■ Input for this task:
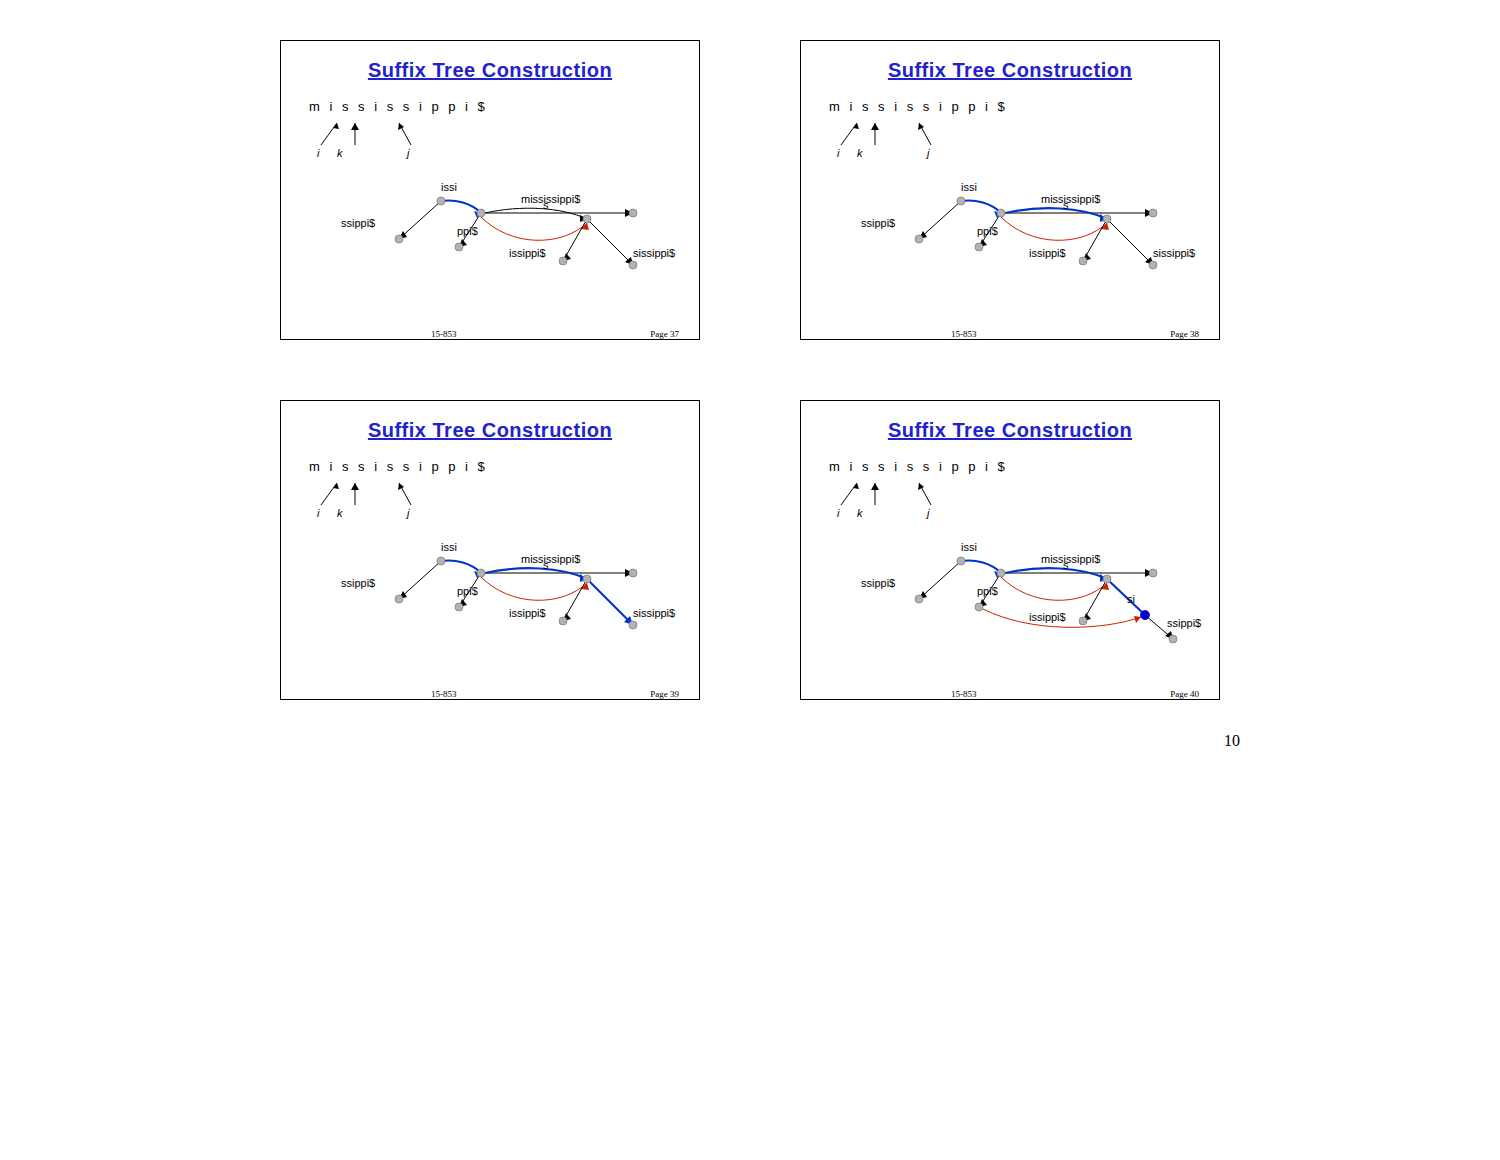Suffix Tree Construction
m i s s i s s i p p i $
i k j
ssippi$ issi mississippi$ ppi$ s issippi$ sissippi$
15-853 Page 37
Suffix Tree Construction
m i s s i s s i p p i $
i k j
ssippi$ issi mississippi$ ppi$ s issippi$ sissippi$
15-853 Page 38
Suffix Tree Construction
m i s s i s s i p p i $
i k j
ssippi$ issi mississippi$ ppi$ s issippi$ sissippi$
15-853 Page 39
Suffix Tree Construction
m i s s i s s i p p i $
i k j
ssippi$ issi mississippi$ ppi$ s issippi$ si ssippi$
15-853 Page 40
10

■ Task details:
Filter the listing so that only lines holding the word "Page" remain, and copy those lines.

■ Problem solution:
15-853 Page 37
15-853 Page 38
15-853 Page 39
15-853 Page 40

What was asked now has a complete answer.